3. Software and Performance
There’s more GG related business taking place right now.
First, the last time we cared to check, there were about 50 Google Glass compatible apps. Those included newcomers, Shazam and Live Stream. More apps and developers are thinking of making use of the GG hardware and software compatibility.
Ian Shakil’s Google Glass-based start-up, Augmedix Inc. has successfully raised $17 million to further its aim. Interestingly, top hospitals contributed the millions, not the fashion world. San Francisco-based Augmedix is seeking to help doctors and healthcare workers use Google Glass to document a patient’s case in real-time and ultimately, according to Shakil, “rehumanize the doctor-patient relationship”.
Another Glass 2 use could come in the form of an app for the visually impaired to use to navigate smartphone screens. The Massachusetts researchers, led by the study’s author, Gang Luo, who is an associate professor of ophthalmology at Harvard Medical School, as well as an associate scientist at the Schepens Eye Research Institute, this could work.
The app helps the visually impaired by projecting an image on the display of Google Glass. Users can just interact with the pictures by simply tapping on the stem of the GG device. Bluetooth is used to transfer the images to the Glass device from the app.
Interestingly, both new developments in software do not seem to show any love for the ordinary consumer. In fact, only the second case appears to come close to the average person—but is still not a consumer application, per se.
Is Glass 2 better than Google Glass 1?
The information out there so far points to Google having learned a lesson or more from the crash of the pilot edition of Glass. Comparing what we have and expect to make for Google Glass v2.0, the next Glass project is a definite revamp of the original, and rather controversial high-tech and despicably expensive face wearable.
And then there is Android…
Still, there is the unshakeable thought that Google will not miss the opportunity to show off Android for Work with the new pair of Glass. Surely, Google Glass 1.0 wasn’t exactly intuitive to anyone coming from iOS. In fact, it wasn’t an entirely immersive experience to iOS users until a few days of learning—how Android works, perhaps?
That is not an issue with current Android users, especially those already working with Android 5.0 (Lollipop) and later OS. With Google also playing hard in the wearables OS platform via Google Wear OS, the tech behemoth may be trying to push the message that Android is the now and future of the OS for smart gadgets.

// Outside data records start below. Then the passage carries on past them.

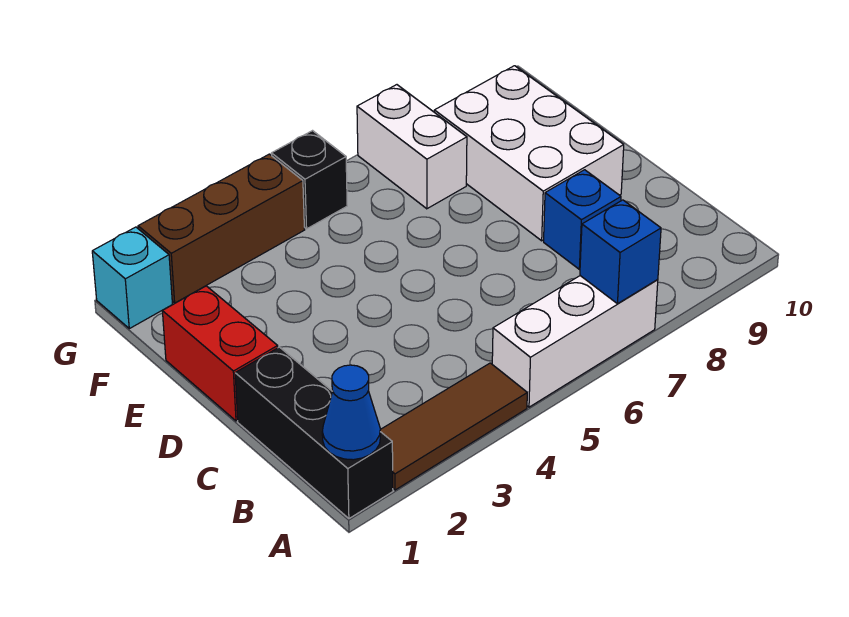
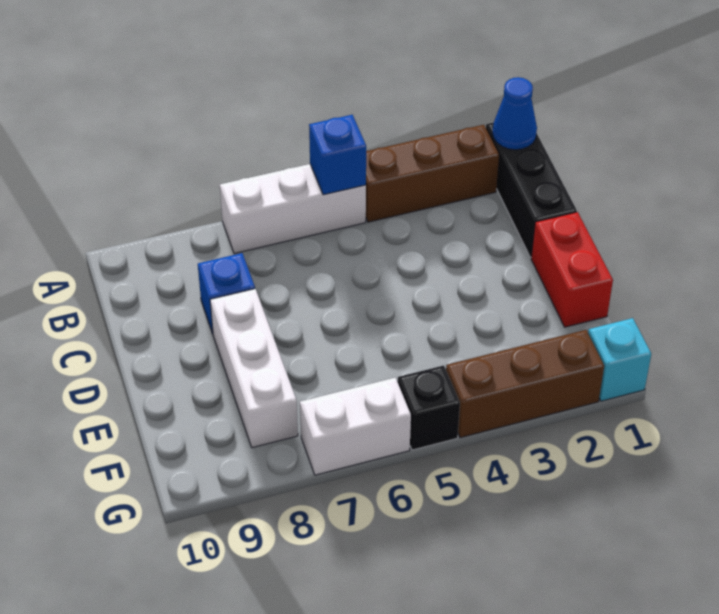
brown tile A2:A4 level 1 -> brown brick A2:A4 level 1
blue brick A7 level 2 -> blue brick A5 level 2
white brick D8:F9 level 1 -> white brick D8:F8 level 1
white brick F7:G7 level 1 -> white brick G6:G7 level 1

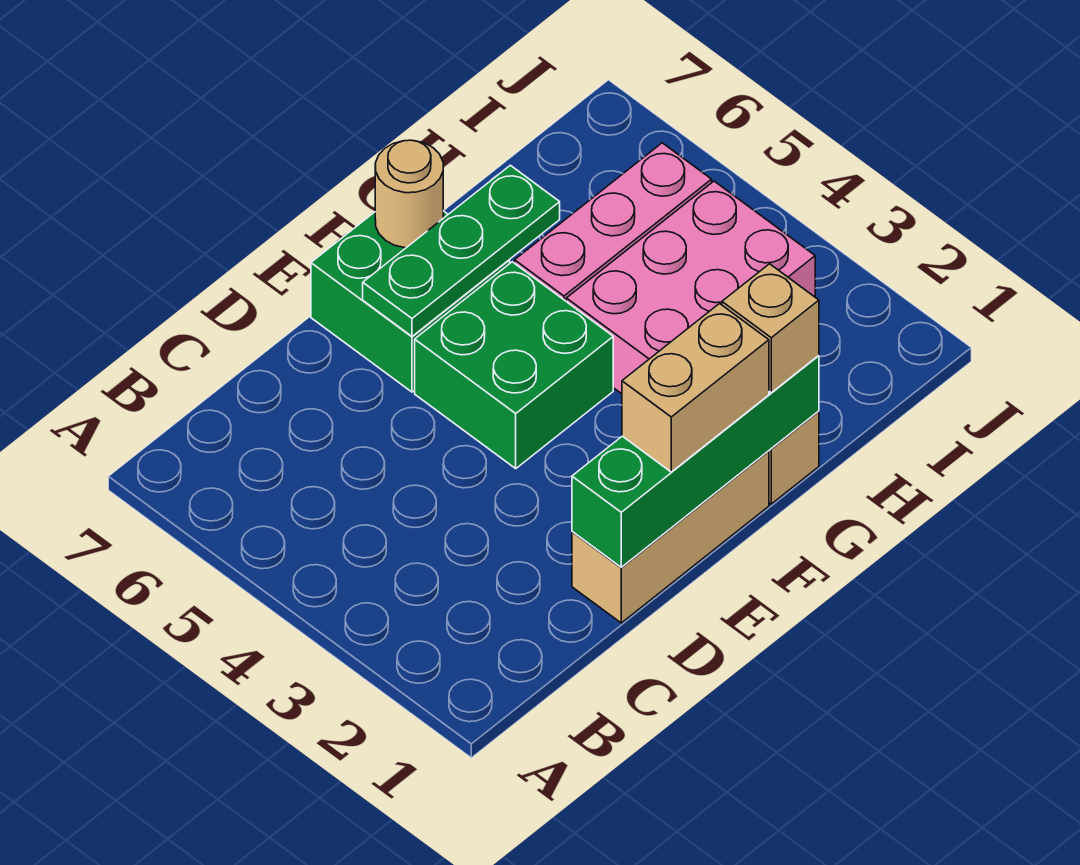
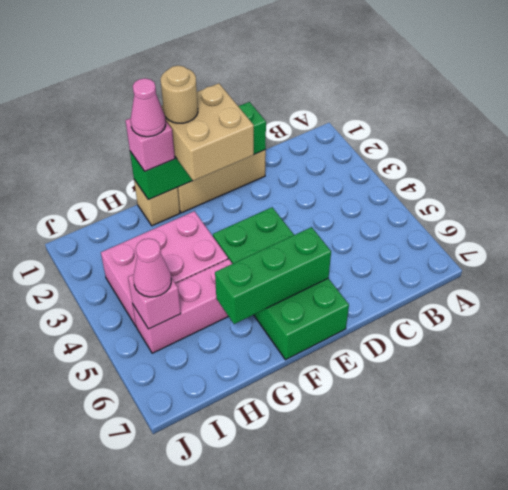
tan brick E1:F1 level 3 -> tan brick E1:F2 level 3
green plate E6:G6 level 2 -> green brick E6:G6 level 2
tan round brick F7 level 2 -> tan round brick F1 level 4
tan brick G1 level 3 -> pink brick G1 level 3
none -> pink cone G1 level 4
none -> pink brick I5 level 2
none -> pink cone I5 level 3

In fact, the last updates made to the Google Glass Explorer Edition showed that Android may very well keep pace with powerful VR hardware. Some of the useful and intuitive functions include controlling augmented reality and settings by simple head movements. This is already at play, though. Meta and Magic Leap, and Hololens are already getting there. So Google Glass 2.0 cannot afford the luxury of being nearly as modest as the last pair of Google Glass.
While improved looks, aesthetics, battery life and innards can pull a crowd, the ultimate test for Google Glass 2 remains two areas: at checkout — Google Glasses price and practical application. And that burning desire to have a Glass for Fun edition for the real people. Much as it is targeted for the enterprise market, if Google Glass 2 prices for as much as $1,500 again, it may still be a bit off the grip for small and medium enterprises to afford a couple of pairs for their workforce. And then there is the question of whether it will help improve an enterprise’s bottom line or efficiency and drive business.
These remain to be seen in action when Google Glass 2.0 release date comes calling.